===== Supplied material

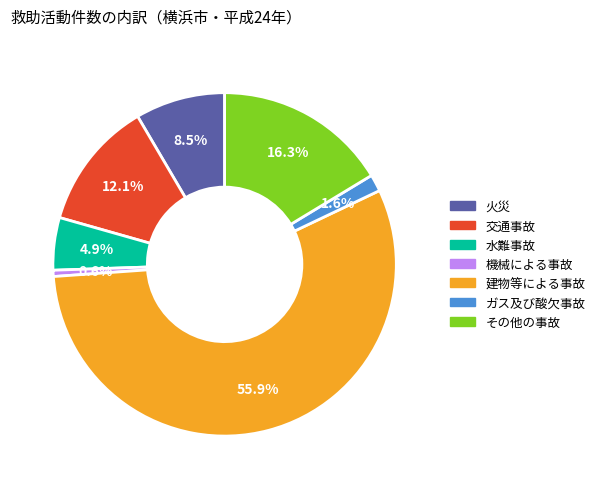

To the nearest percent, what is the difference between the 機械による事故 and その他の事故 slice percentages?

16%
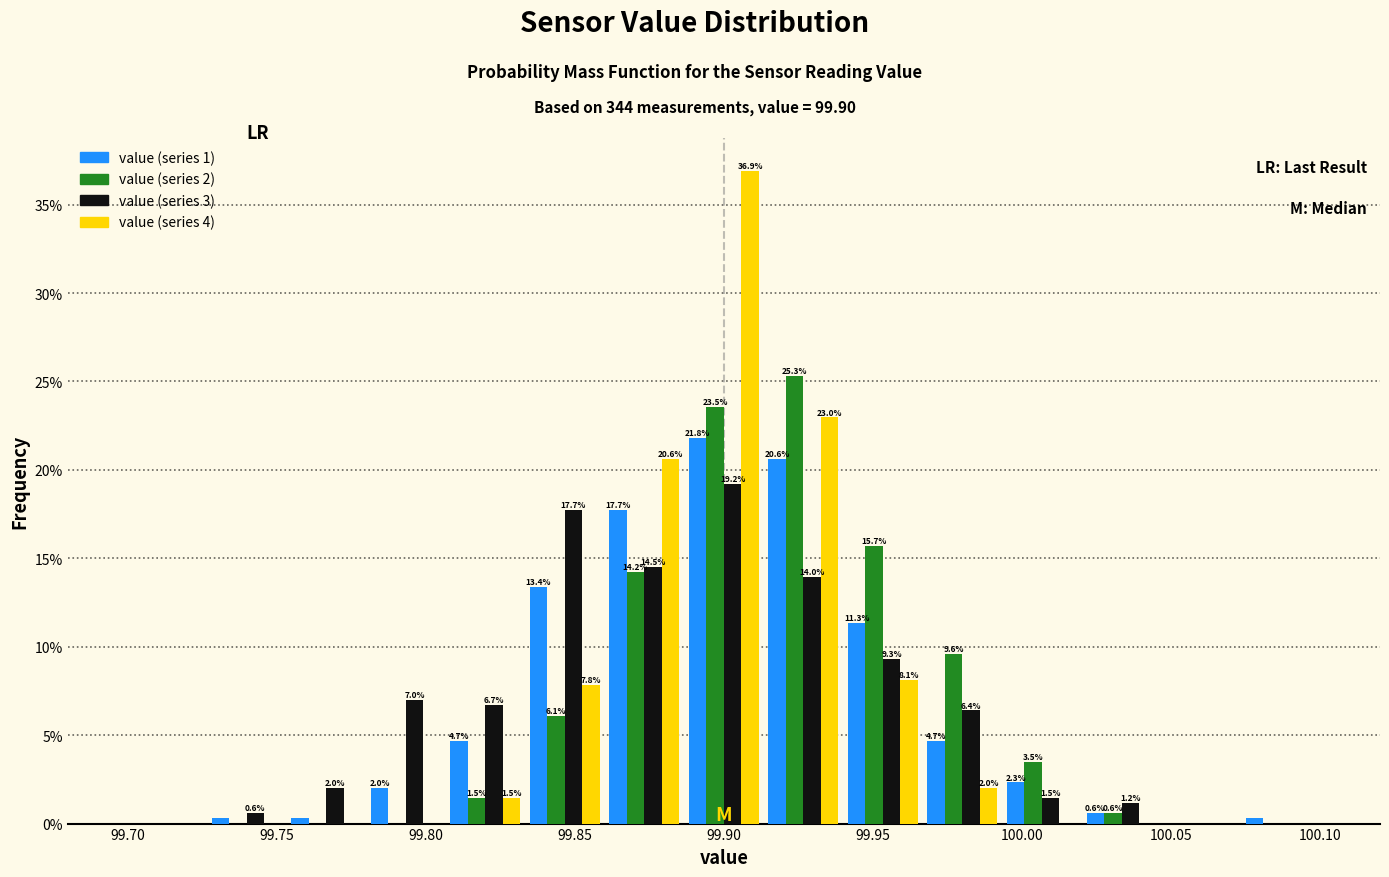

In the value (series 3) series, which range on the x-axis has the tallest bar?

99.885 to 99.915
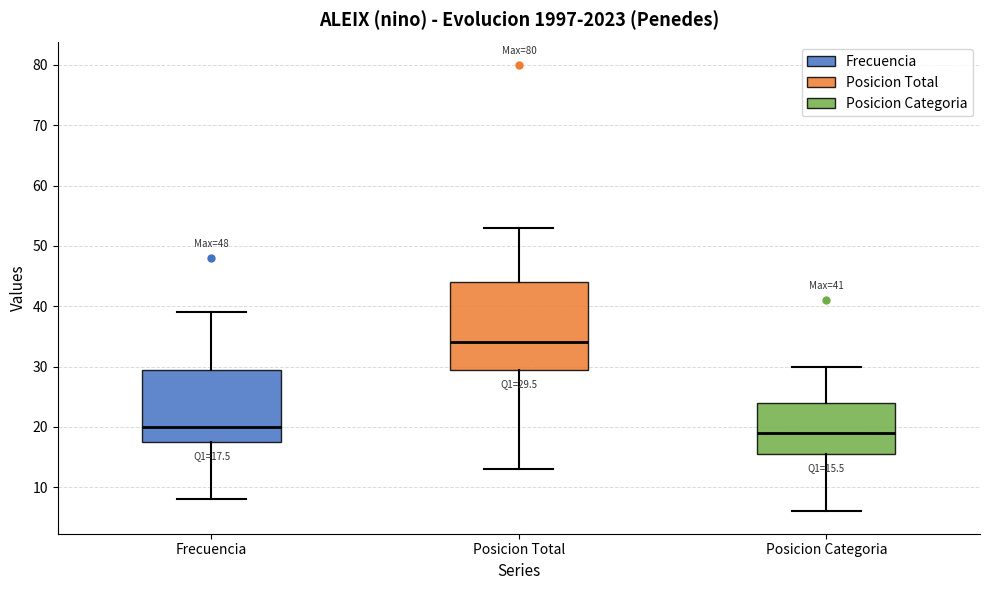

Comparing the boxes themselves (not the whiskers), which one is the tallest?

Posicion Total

==========
===== Supplied material

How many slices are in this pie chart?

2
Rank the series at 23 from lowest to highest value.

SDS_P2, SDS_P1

==========
===== Supplied material

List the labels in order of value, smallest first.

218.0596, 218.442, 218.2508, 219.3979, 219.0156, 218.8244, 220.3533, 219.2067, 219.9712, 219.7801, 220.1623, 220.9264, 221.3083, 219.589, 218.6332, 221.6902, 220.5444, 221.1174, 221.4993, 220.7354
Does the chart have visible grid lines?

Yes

==========

--- Problem ---
Please give the material above, from the line with "In the value" up to and including the line with "Posicion Total", as a JSON list of strings with one string per line. Omit blank lines and leave the pictures out.

--- Solution ---
[
  "In the value (series 3) series, which range on the x-axis has the tallest bar?",
  "99.885 to 99.915",
  "Comparing the boxes themselves (not the whiskers), which one is the tallest?",
  "Posicion Total"
]